The songs on Haiku range from solo efforts where she accompanies herself on keyboards, bass, and tres guitar, to those with a full complement of musicians including a horn section and a variety of percussion instruments. Interestingly enough, even those tracks with multiple performers appearing on the disc maintain, the atmosphere of intimacy. Instead of what happens so often with other performers, where the accompaniment becomes the focus of the songs, here they have managed to ensure that her voice is always our point of focus,
The majority of the song lyrics on Haiku are in Spanish, and although translations are provided for each song, it still feels like you're missing out on the subtleties that the songs might contain. Yet, by listening to the music and the expression in Yusa's voice while reading the translation, you are able to get a fairly good understanding of her intent each song.
The one song whose lyrics are in English, "Walking Heads" gives you a very good idea of what Yusa means by saying her lyrics reflect her inner world and the music the world around her. This song features a full band and the music captures the gentle sounds of the city around her, while she puzzles out thoughts about love. "There's no answers in the room/Just walking heads" brings to mind the way people can worry a thought or concern to death and not come up with any answers. Just pacing back and forth with your head full of thoughts that don't make an iota of difference to anybody - least of all you.

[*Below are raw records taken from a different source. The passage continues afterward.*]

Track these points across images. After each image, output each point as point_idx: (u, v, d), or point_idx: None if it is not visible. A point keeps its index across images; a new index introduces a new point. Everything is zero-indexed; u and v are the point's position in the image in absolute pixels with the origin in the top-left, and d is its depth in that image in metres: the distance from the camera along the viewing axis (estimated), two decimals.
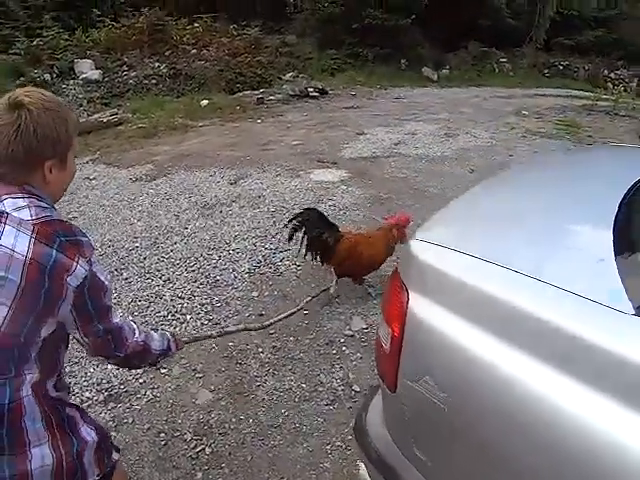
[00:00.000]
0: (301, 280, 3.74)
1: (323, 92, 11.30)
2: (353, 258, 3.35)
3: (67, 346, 1.42)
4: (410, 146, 6.99)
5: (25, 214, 1.24)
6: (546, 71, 15.89)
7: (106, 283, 1.36)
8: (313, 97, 11.01)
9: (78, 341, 1.39)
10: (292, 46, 13.81)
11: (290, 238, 3.45)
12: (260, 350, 3.05)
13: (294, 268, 3.89)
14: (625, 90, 13.30)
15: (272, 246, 4.19)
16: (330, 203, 4.99)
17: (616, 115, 11.35)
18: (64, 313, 1.28)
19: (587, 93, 13.54)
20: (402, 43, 13.54)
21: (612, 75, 17.61)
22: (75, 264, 1.25)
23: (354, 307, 3.44)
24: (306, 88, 11.15)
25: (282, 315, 2.97)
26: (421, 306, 1.35)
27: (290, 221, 3.46)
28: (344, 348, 3.06)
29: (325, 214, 3.59)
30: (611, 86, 15.09)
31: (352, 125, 8.29)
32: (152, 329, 1.86)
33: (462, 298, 1.28)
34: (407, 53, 13.79)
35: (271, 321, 2.84)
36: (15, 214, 1.23)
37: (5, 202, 1.24)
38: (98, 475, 1.40)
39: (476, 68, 14.92)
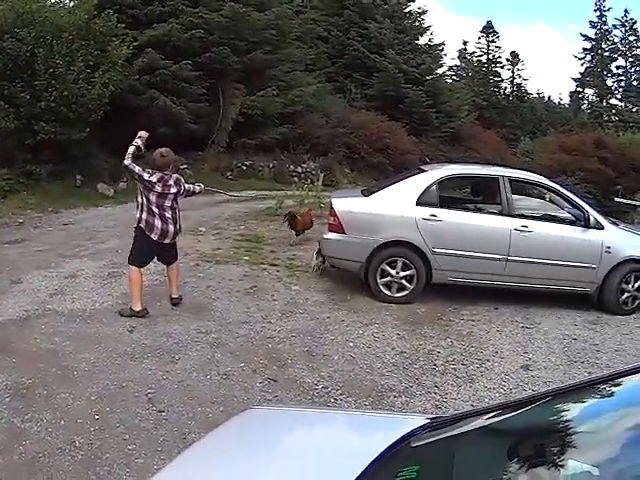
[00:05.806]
0: None
1: None
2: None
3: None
4: (67, 297, 6.38)
5: (174, 177, 6.10)
6: (229, 173, 16.40)
7: (182, 180, 6.27)
8: None
9: (182, 196, 6.22)
10: None
11: None
12: None
13: None
14: (312, 182, 13.72)
15: None
16: None
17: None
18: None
19: (273, 192, 13.89)
20: (77, 158, 12.93)
21: (299, 169, 18.90)
22: (180, 183, 6.16)
23: None
24: None
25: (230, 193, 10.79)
26: None
27: None
28: None
29: None
30: (297, 181, 15.62)
31: (10, 269, 7.33)
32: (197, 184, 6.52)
33: None
34: (83, 168, 13.19)
35: (232, 193, 11.48)
36: (174, 178, 6.11)
37: (172, 176, 6.11)
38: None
39: None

For those of you who still only think of Cuban music as being performed by the Buena Vista Social Club, or others of that generation, Haiku by Yusa will be a revelation. Not only is she a wonderful singer with a range that allows her to be as expressive as she needs, she has a wonderful ear for how song and lyric work together to create a mood. If Yusa is one of the new faces of Cuban music, than we can only hope that more of the new music finds its way to North America. Yet another good argument for ending a silly embargo.